Division of Biotechnology, The Catholic University of Korea, Wonmi-gu, Bucheon-si, Gyeonggi-do, Republic of Korea.
Colloids Surf B Biointerfaces. 2010 Jun 15;78(1):120-6. doi: 10.1016/j.colsurfb.2010.02.023. Epub 2010 Feb 26.
In this study, a novel pH-responsive nanogel composed of glycol chitosan (GCS) grafted with functional 3-diethylaminopropyl (DEAP) groups (denoted as GCS-g-DEAP hereafter) was fabricated. The GCS-g-DEAP was designed to have a self-assembled arrangement consisting of hydrophilic block (GCS) and hydrophobic block (DEAP) at physiological pH. As the pH decreased to tumor extracellular pH (pH(e)), the nanogel was destabilized due to the protonation of DEAP. The pH-responsive property of the nanogel at tumor extracellular pH (pH(e)) was characterized in drug-release kinetic studies. The release of doxorubicin (DOX) from DOX-loaded nanogels was significantly accelerated at lower pH values, which allowed for increased DOX uptake by non-small lung carcinoma A546 cells under a slightly acidic pH condition, as in tumor pH(e).
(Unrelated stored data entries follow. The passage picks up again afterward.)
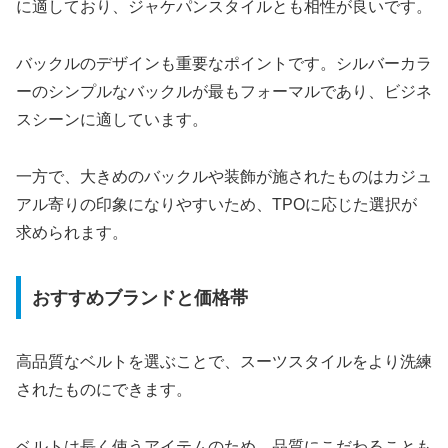
に適しており、ジャケパンスタイルとも相性が良いです。
バックルのデザインも重要なポイントです。シルバーカラ
ーのシンプルなバックルが最もフォーマルであり、ビジネ
スシーンに適しています。
一方で、大きめのバックルや装飾が施されたものはカジュ
アル寄りの印象になりやすいため、TPOに応じた選択が
求められます。
おすすめブランドと価格帯
高品質なベルトを選ぶことで、スーツスタイルをより洗練
されたものにできます。
ベルトは長く使うアイテムのため、品質にこだわることも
在这项研究中,制备了一种由接枝了功能性 3-二乙氨基丙基(DEAP)基团的乙二醇壳聚糖(GCS)组成的新型 pH 响应性纳米凝胶(以下简称 GCS-g-DEAP)。GCS-g-DEAP 的设计具有在生理 pH 下由亲水嵌段(GCS)和疏水嵌段(DEAP)组成的自组装排列。当 pH 降低至肿瘤细胞外 pH 值(pH(e))时,由于 DEAP 的质子化,纳米凝胶不稳定。在药物释放动力学研究中,对纳米凝胶在肿瘤细胞外 pH 值(pH(e))下的 pH 响应特性进行了表征。在较低的 pH 值下,负载 DOX 的纳米凝胶中 DOX 的释放明显加快,这使得在略酸性 pH 条件下,非小细胞肺癌 A546 细胞对 DOX 的摄取增加,如在肿瘤 pH(e)下。